> Set task
List every line in the material below that contains the string "skCircle", copying each one in full.

----------------

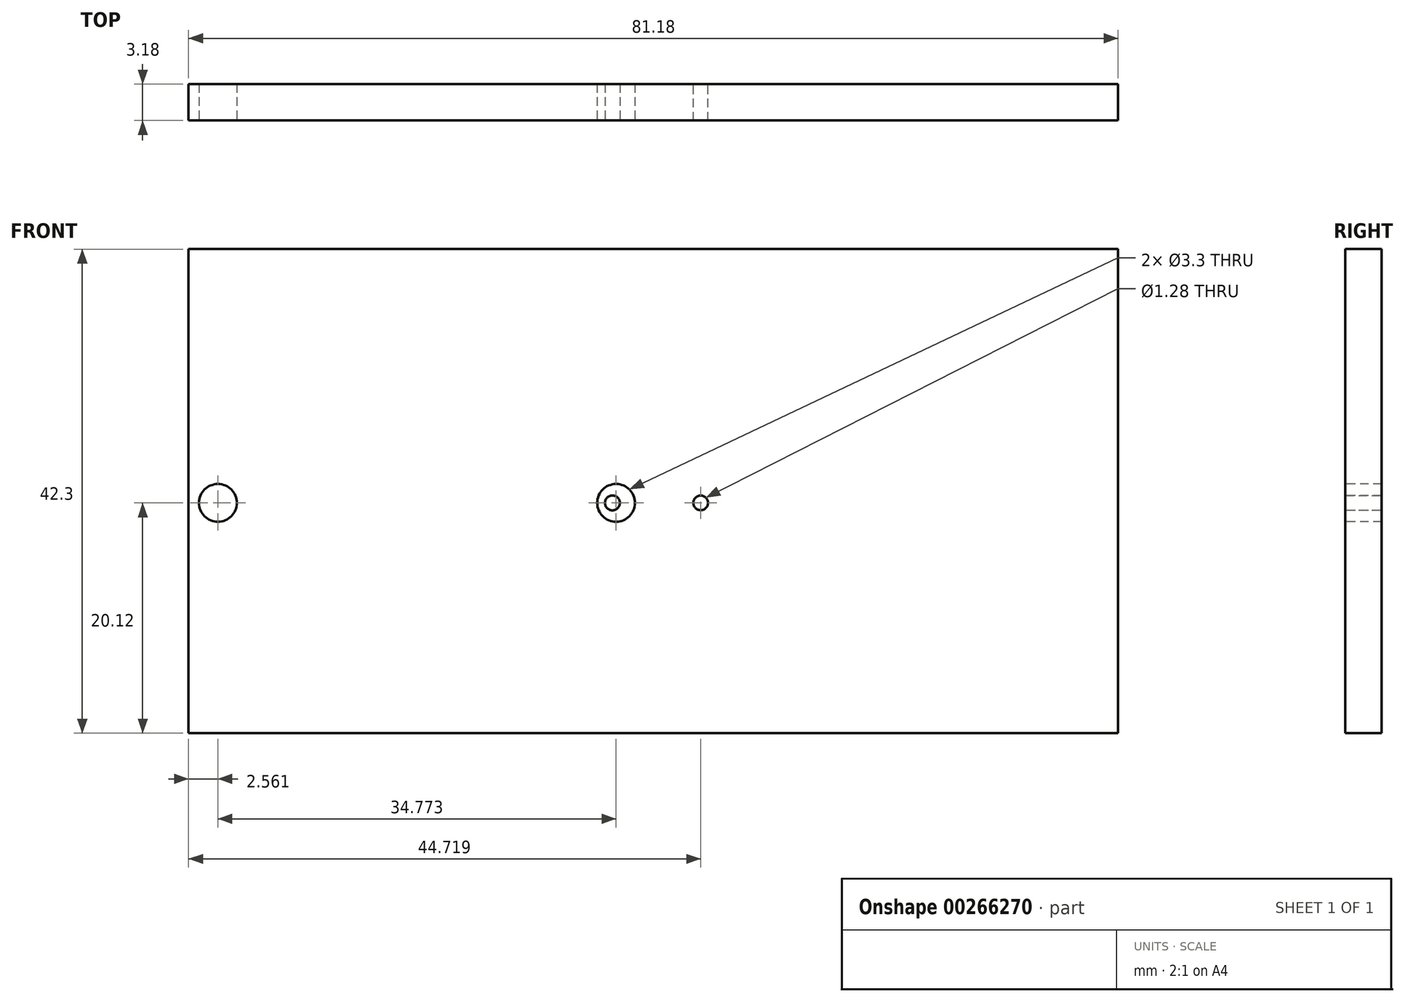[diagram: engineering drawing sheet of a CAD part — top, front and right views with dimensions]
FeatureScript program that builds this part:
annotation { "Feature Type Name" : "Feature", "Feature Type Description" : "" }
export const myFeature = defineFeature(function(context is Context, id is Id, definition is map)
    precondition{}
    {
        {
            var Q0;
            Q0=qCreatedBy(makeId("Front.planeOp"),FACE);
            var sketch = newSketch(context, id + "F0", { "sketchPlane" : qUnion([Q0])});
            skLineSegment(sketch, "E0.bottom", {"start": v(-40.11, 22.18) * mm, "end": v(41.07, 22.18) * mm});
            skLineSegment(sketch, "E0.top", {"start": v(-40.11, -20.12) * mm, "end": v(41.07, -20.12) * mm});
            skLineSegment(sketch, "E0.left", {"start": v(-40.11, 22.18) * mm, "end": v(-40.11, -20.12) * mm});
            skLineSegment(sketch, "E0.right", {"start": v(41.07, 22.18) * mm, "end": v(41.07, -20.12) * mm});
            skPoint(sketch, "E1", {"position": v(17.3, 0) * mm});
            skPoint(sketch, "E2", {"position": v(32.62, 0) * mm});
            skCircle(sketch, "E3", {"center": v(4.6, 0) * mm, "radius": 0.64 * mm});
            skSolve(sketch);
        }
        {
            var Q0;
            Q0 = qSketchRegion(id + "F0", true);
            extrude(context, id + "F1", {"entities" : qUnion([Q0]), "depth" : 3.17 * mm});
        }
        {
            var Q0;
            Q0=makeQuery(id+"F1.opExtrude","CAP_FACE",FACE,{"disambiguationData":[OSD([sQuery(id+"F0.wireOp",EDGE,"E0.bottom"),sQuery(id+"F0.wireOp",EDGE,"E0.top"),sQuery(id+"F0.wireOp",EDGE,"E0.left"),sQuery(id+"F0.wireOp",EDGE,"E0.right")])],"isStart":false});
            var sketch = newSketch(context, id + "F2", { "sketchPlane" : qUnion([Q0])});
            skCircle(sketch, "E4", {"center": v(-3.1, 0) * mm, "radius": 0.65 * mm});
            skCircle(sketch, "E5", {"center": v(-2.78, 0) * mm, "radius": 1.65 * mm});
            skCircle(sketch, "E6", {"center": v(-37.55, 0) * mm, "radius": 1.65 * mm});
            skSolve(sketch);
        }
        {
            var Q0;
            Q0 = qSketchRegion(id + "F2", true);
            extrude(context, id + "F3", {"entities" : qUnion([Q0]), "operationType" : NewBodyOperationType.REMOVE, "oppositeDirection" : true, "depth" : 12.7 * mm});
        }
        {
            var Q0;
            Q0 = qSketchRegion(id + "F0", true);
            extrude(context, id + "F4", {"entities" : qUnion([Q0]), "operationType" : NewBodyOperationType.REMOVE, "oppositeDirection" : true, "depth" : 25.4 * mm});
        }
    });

----------------

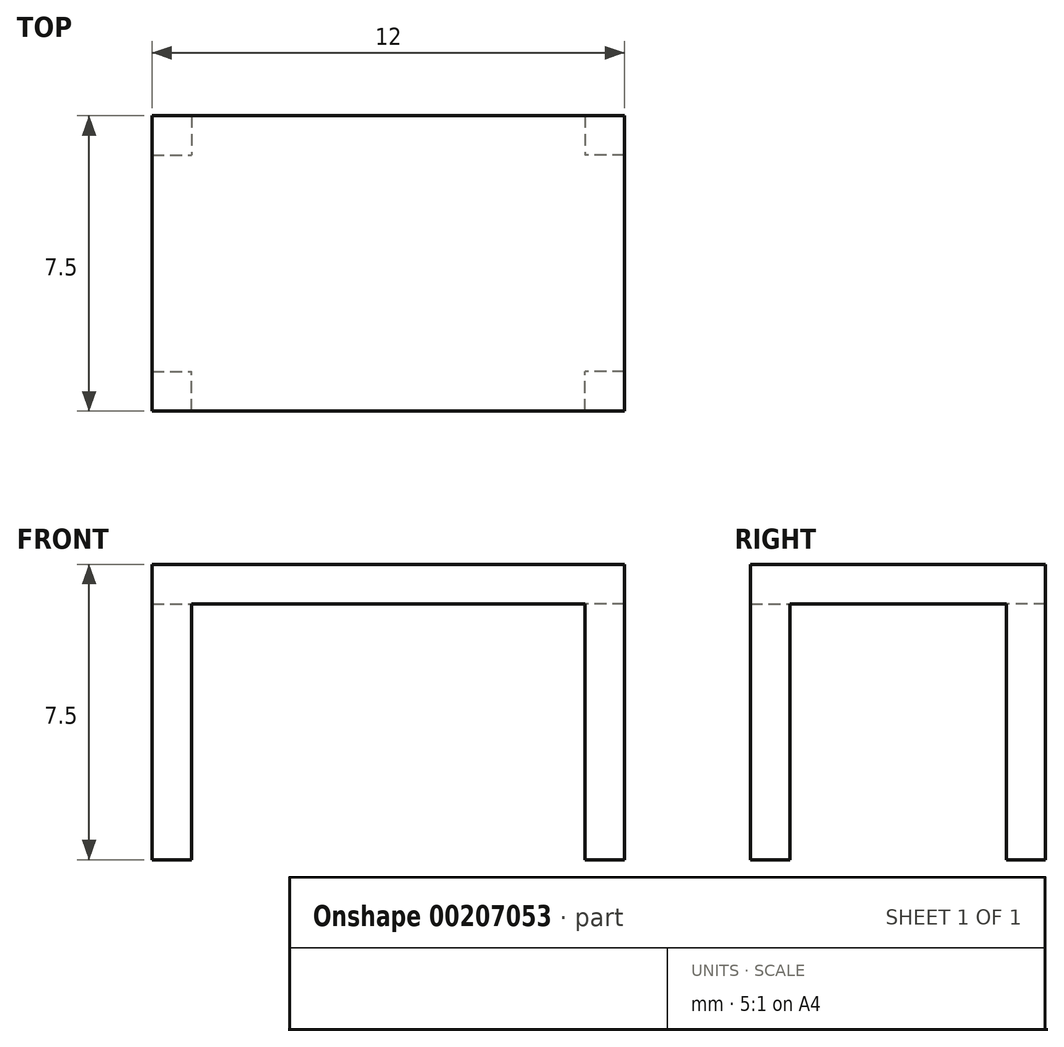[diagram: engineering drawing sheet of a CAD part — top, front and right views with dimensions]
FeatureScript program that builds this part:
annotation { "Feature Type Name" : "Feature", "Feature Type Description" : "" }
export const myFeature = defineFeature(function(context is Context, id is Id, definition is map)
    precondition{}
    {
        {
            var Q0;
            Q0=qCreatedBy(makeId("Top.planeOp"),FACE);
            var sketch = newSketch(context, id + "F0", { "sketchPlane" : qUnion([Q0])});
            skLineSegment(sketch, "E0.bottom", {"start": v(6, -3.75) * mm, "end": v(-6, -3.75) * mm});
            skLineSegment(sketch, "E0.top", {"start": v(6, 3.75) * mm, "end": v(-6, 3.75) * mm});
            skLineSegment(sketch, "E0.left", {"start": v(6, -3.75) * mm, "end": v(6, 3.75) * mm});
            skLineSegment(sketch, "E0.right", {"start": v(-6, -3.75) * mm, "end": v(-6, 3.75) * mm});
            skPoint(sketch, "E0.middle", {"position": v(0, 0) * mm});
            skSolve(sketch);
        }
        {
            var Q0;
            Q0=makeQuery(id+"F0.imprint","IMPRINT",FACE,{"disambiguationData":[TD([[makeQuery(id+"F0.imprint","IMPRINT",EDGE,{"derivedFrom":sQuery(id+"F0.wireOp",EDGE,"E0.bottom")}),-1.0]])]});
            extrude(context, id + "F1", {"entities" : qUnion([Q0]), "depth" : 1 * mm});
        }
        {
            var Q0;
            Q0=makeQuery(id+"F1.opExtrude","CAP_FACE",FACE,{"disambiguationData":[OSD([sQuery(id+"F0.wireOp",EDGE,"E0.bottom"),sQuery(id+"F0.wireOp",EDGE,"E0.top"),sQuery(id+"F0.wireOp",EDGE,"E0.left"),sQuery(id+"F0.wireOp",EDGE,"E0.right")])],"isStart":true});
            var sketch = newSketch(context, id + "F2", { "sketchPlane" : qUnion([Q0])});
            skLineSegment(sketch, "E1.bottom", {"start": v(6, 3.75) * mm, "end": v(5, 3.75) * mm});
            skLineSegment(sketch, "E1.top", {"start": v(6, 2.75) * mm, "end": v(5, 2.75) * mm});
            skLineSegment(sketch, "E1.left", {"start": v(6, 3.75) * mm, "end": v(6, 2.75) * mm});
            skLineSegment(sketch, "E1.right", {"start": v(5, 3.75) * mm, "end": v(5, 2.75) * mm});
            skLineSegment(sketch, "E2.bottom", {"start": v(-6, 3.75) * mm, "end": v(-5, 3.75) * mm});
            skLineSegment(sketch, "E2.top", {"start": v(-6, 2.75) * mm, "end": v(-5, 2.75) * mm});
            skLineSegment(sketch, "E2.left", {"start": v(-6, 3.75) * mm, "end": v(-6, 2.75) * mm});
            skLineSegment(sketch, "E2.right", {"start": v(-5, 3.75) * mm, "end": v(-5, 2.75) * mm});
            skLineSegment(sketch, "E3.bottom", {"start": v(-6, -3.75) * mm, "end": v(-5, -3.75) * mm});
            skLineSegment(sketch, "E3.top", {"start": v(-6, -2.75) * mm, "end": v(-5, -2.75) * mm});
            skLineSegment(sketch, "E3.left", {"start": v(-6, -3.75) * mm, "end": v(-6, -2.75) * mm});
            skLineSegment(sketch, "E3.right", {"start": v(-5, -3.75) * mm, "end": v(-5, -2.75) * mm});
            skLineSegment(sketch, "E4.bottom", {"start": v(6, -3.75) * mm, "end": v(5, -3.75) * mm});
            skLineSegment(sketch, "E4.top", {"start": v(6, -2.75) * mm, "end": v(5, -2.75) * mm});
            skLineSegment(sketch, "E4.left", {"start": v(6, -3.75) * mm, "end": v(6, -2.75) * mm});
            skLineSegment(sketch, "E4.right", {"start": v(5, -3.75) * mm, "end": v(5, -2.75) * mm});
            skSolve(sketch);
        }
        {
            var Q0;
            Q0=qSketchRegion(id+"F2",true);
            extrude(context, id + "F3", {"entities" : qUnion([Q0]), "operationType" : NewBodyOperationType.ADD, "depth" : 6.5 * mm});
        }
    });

----------------

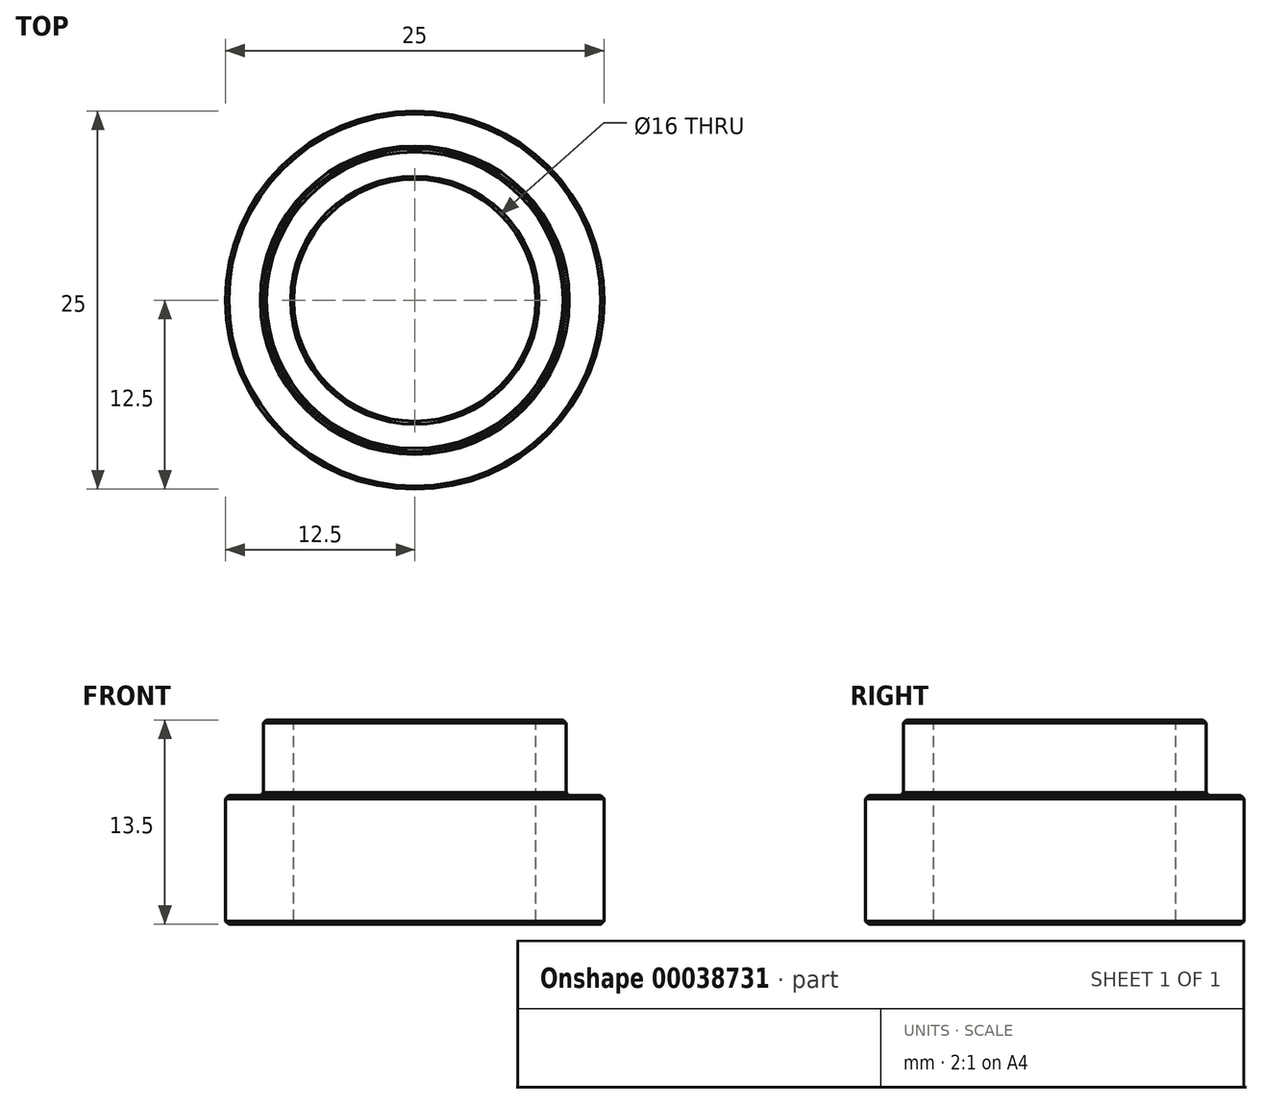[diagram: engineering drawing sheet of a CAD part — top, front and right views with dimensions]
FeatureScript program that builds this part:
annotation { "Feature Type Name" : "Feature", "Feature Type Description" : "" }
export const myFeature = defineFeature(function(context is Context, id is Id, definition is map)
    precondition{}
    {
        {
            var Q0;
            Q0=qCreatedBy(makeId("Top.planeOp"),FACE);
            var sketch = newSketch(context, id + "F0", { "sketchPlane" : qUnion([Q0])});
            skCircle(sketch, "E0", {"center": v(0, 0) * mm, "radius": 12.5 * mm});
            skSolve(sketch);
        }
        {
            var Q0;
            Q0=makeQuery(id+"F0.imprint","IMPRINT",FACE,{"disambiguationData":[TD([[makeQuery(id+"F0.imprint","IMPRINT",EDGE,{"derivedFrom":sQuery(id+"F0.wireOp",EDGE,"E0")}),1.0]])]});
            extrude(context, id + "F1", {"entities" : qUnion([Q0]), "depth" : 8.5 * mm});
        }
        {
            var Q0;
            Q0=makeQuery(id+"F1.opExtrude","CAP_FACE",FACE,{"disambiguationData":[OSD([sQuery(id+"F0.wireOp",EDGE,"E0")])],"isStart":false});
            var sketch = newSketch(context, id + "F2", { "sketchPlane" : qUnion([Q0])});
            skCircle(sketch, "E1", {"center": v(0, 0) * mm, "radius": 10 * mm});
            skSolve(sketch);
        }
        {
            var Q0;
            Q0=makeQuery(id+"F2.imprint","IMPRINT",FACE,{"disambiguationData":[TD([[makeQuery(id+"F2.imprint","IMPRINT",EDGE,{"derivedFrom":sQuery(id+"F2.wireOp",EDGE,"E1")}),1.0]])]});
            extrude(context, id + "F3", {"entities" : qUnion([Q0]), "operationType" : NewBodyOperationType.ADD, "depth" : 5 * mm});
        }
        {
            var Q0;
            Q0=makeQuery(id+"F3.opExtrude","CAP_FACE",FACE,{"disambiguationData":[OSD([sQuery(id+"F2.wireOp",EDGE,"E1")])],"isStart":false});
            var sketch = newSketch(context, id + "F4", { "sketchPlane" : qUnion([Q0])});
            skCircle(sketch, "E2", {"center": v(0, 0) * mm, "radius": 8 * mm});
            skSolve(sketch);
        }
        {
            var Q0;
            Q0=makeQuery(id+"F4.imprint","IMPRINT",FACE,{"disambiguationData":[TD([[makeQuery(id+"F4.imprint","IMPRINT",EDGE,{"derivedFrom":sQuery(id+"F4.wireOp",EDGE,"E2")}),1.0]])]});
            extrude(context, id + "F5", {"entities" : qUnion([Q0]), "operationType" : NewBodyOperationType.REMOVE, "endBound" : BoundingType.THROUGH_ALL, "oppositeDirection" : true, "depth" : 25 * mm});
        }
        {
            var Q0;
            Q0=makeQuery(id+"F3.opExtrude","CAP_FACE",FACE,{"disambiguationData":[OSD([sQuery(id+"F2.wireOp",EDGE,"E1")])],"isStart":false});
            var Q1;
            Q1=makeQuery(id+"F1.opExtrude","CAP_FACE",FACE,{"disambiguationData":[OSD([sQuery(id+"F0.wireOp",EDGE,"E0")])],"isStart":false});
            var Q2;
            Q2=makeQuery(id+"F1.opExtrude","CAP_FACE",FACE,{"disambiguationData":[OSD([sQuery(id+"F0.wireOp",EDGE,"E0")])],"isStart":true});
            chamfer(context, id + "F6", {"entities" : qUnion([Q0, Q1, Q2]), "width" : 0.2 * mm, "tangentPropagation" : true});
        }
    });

----------------

> Task result
            skCircle(sketch, "E3", {"center": v(4.6, 0) * mm, "radius": 0.64 * mm});
            skCircle(sketch, "E4", {"center": v(-3.1, 0) * mm, "radius": 0.65 * mm});
            skCircle(sketch, "E5", {"center": v(-2.78, 0) * mm, "radius": 1.65 * mm});
            skCircle(sketch, "E6", {"center": v(-37.55, 0) * mm, "radius": 1.65 * mm});
            skCircle(sketch, "E0", {"center": v(0, 0) * mm, "radius": 12.5 * mm});
            skCircle(sketch, "E1", {"center": v(0, 0) * mm, "radius": 10 * mm});
            skCircle(sketch, "E2", {"center": v(0, 0) * mm, "radius": 8 * mm});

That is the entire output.